Colorectal cancer stage at diagnosis in migrants versus non-migrants (KoMigra): study protocol of a cross-sectional study in Germany
1 Institute of General Practice, Goethe-University Frankfurt, Frankfurt am Main, Germany
2 German Cancer Research Center (DKFZ), Heidelberg, Germany
3 German Cancer Consortium (DKTK), Heidelberg, Germany
4 Institute of Medical Biostatistics, Epidemiology and Informatics (IMBEI), Johannes Gutenberg University Mainz, Mainz, Germany
5 Leibniz Institute for Prevention Research and Epidemiology - BIPS GmbH, Bremen, Germany
BMC Cancer 2014, 14:123 doi:10.1186/1471-2407-14-123Published: 24 February 2014
In Germany, about 20% of the total population have a migration background. Differences exist between migrants and non-migrants in terms of health care access and utilisation. Colorectal cancer is the second most common malignant tumour in Germany, and incidence, staging and survival chances depend, amongst other things, on ethnicity and lifestyle. The current study investigates whether stage at diagnosis differs between migrants and non-migrants with colorectal cancer in an area of high migration and attempts to identify factors that can explain any differences.

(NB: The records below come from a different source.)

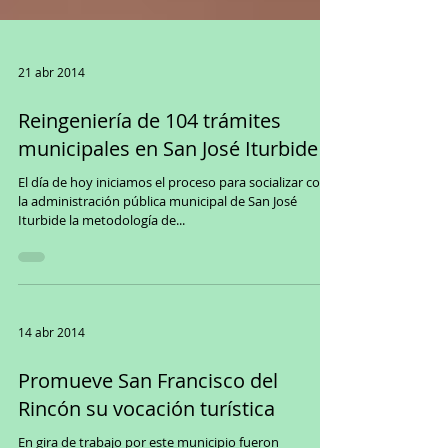
21 abr 2014
Reingeniería de 104 trámites
municipales en San José Iturbide
El día de hoy iniciamos el proceso para socializar con
la administración pública municipal de San José
Iturbide la metodología de...
14 abr 2014
Promueve San Francisco del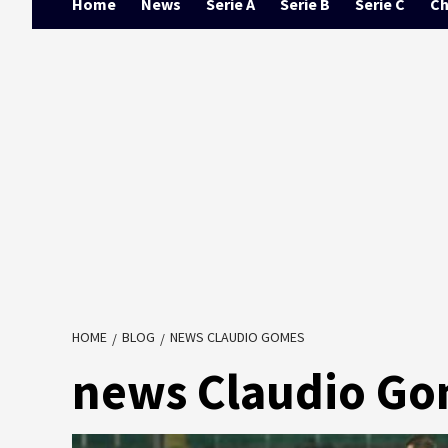
Home
News
Serie A
Serie B
Serie C
Ch
HOME
BLOG
NEWS CLAUDIO GOMES
news Claudio G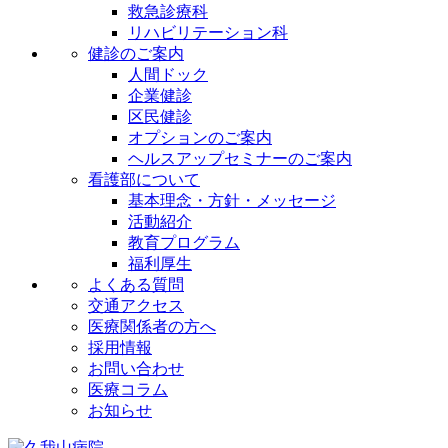
救急診療科
リハビリテーション科
健診のご案内
人間ドック
企業健診
区民健診
オプションのご案内
ヘルスアップセミナーのご案内
看護部について
基本理念・方針・メッセージ
活動紹介
教育プログラム
福利厚生
よくある質問
交通アクセス
医療関係者の方へ
採用情報
お問い合わせ
医療コラム
お知らせ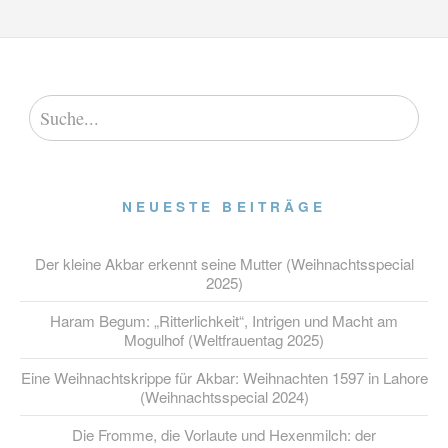
NEUESTE BEITRÄGE
Der kleine Akbar erkennt seine Mutter (Weihnachtsspecial
2025)
Haram Begum: „Ritterlichkeit“, Intrigen und Macht am
Mogulhof (Weltfrauentag 2025)
Eine Weihnachtskrippe für Akbar: Weihnachten 1597 in Lahore
(Weihnachtsspecial 2024)
Die Fromme, die Vorlaute und Hexenmilch: der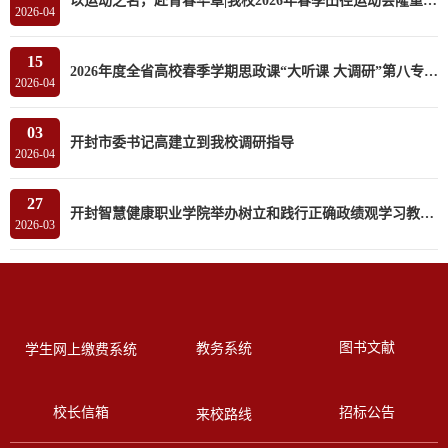
以运动之名，赴青春华章|我校2026年春季田径运动会隆重开幕
2026-04
15
2026年度全省高校春季学期思政课“大听课 大调研”第八专家组莅临我校听课调研
2026-04
03
开封市委书记高建立到我校调研指导
2026-04
27
开封智慧健康职业学院举办树立和践行正确政绩观学习教育读书班
2026-03
图书文献
教务系统
学生网上缴费系统
校长信箱
招标公告
来校路线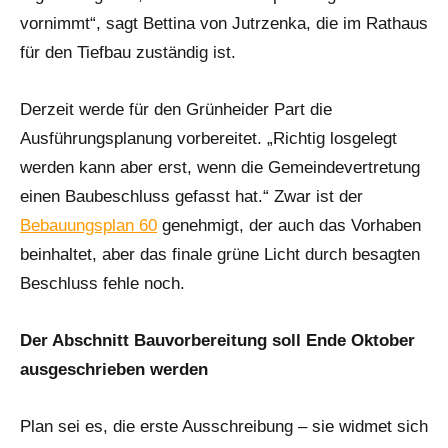
vornimmt“, sagt Bettina von Jutrzenka, die im Rathaus
für den Tiefbau zuständig ist.
Derzeit werde für den Grünheider Part die
Ausführungsplanung vorbereitet. „Richtig losgelegt
werden kann aber erst, wenn die Gemeindevertretung
einen Baubeschluss gefasst hat.“ Zwar ist der
Bebauungsplan 60
genehmigt, der auch das Vorhaben
beinhaltet, aber das finale grüne Licht durch besagten
Beschluss fehle noch.
Der Abschnitt Bauvorbereitung soll Ende Oktober
ausgeschrieben werden
Plan sei es, die erste Ausschreibung – sie widmet sich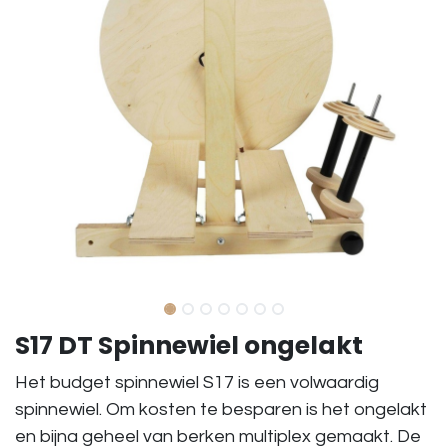
S17 DT Spinnewiel ongelakt
Het budget spinnewiel S17 is een volwaardig
spinnewiel. Om kosten te besparen is het ongelakt
en bijna geheel van berken multiplex gemaakt. De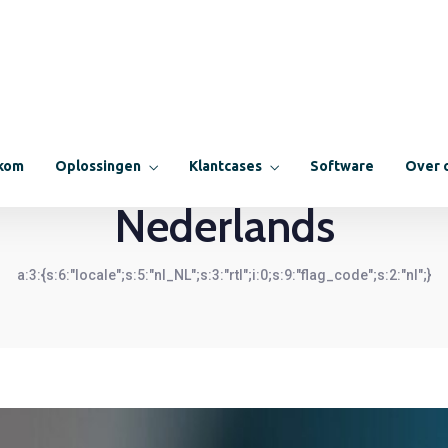
30 - 17:00 uur
Com
Welkom
Oplossingen
Klantcases
Software
Telefonie
Security
Nederlands
LEES MEER
LEES MEER
a:3:{s:6:"locale";s:5:"nl_NL";s:3:"rtl";i:0;s:9:"flag_code";s:2:"nl";}
Telefonie
Security
LEES MEER
LEES MEER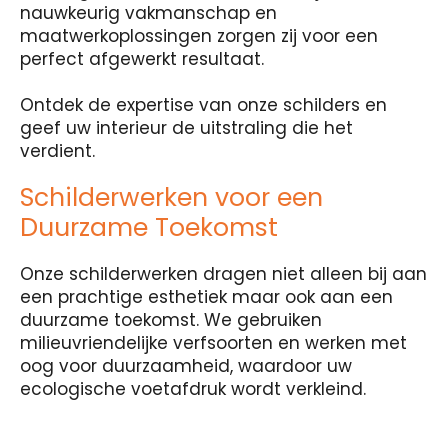
nauwkeurig vakmanschap en
maatwerkoplossingen zorgen zij voor een
perfect afgewerkt resultaat.
Ontdek de expertise van onze schilders en
geef uw interieur de uitstraling die het
verdient.
Schilderwerken voor een
Duurzame Toekomst
Onze schilderwerken dragen niet alleen bij aan
een prachtige esthetiek maar ook aan een
duurzame toekomst. We gebruiken
milieuvriendelijke verfsoorten en werken met
oog voor duurzaamheid, waardoor uw
ecologische voetafdruk wordt verkleind.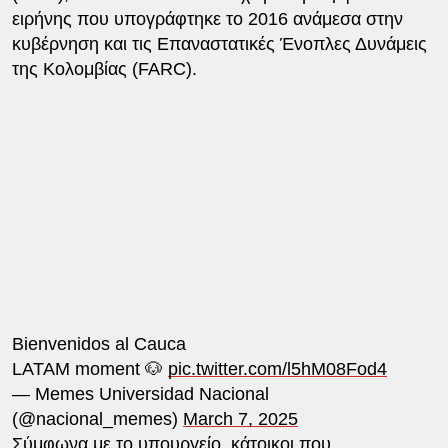
ειρήνης που υπογράφτηκε το 2016 ανάμεσα στην
κυβέρνηση και τις Επαναστατικές Ένοπλες Δυνάμεις
της Κολομβίας (FARC).
Bienvenidos al Cauca
LATAM moment 🐶
pic.twitter.com/l5hM08Fod4
— Memes Universidad Nacional
(@nacional_memes)
March 7, 2025
Σύμφωνα με το υπουργείο, κάτοικοι που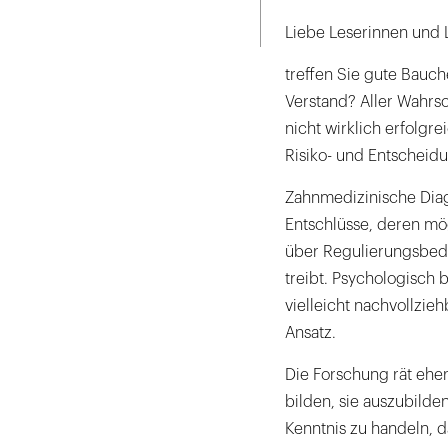
Seite
ausdrucken
Liebe Leserinnen und 
treffen Sie gute Bauc
Verstand? Aller Wahrsc
nicht wirklich erfolgr
Risiko- und Entscheid
Zahnmedizinische Diag
Entschlüsse, deren mö
über Regulierungsbedü
treibt. Psychologisch 
vielleicht nachvollzieh
Ansatz.
Die Forschung rät ehe
bilden, sie auszubilde
Kenntnis zu handeln, d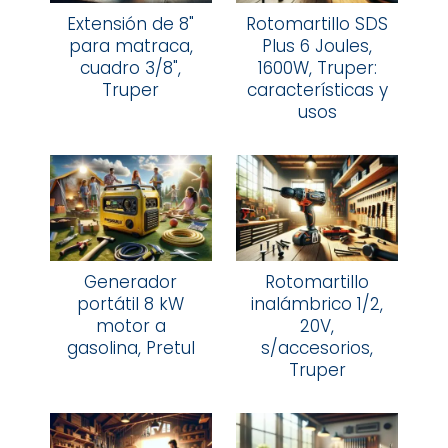
Extensión de 8"
Rotomartillo SDS
para matraca,
Plus 6 Joules,
cuadro 3/8",
1600W, Truper:
Truper
características y
usos
Generador
Rotomartillo
portátil 8 kW
inalámbrico 1/2,
motor a
20V,
gasolina, Pretul
s/accesorios,
Truper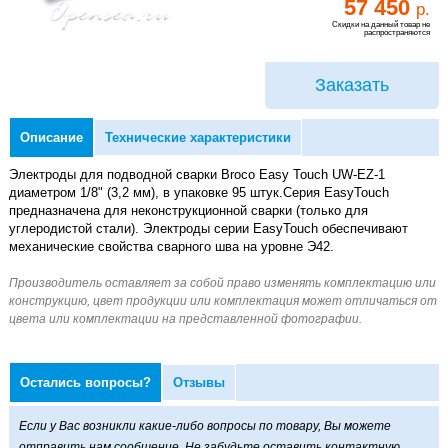
57 450
р.
Скидки на данный товар не
распространяются
Заказать
Описание
Технические характеристики
Электроды для подводной сварки Broco Easy Touch UW-EZ-1
диаметром 1/8" (3,2 мм), в упаковке 95 штук.Cерия EasyTouch
предназначена для неконструкционной сварки (только для
углеродистой стали). Электроды серии EasyTouch обеспечивают
механические свойства сварного шва на уровне Э42.
Остались вопросы?
Отзывы
Если у Вас возникли какие-либо вопросы по товару, Вы можете
отправить нам сообщение. Не забудьте оставить контактную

Data on tumour and migration status will be collected for 1,200 consecutive patients that have received a new, histologically verified diagnosis of colorectal cancer in a high migration area in Germany in the previous three months. The recruitment process is expected to take 16 months and will include gastroenterological private practices and certified centres for intestinal diseases. Descriptive and analytical analysis will be performed: the distribution of variables for migrants versus non-migrants and participants versus non-participants will be analysed using appropriate χ2-, t-, F- or Wilcoxon tests. Multivariable, logistic regression models will be performed, with the dependent variable being the dichotomized stage of the tumour (UICC stage I versus more advanced than UICC stage I). Odds ratios and associated 95%-confidence intervals will be calculated. Furthermore, ordered logistic regression models will be estimated, with the exact stage of the tumour at diagnosis as the dependent variable. Predictors used in the ordered logistic regression will be patient characteristics that are specific to migrants as well as patient characteristics that are not. Interaction models will be estimated in order to investigate whether the effects of patient characteristics on stage of tumour at the time of the initial diagnosis is different in migrants, compared to non-migrants.
An association of migration status or other socioeconomic variables with stage at diagnosis of colorectal cancer would be an important finding with respect to equal health care access among migrants. It would point to access barriers or different symptom appraisal and, in the long term, could contribute to the development of new health care concepts for migrants.
German Clinical Trials Register DRKS00005056.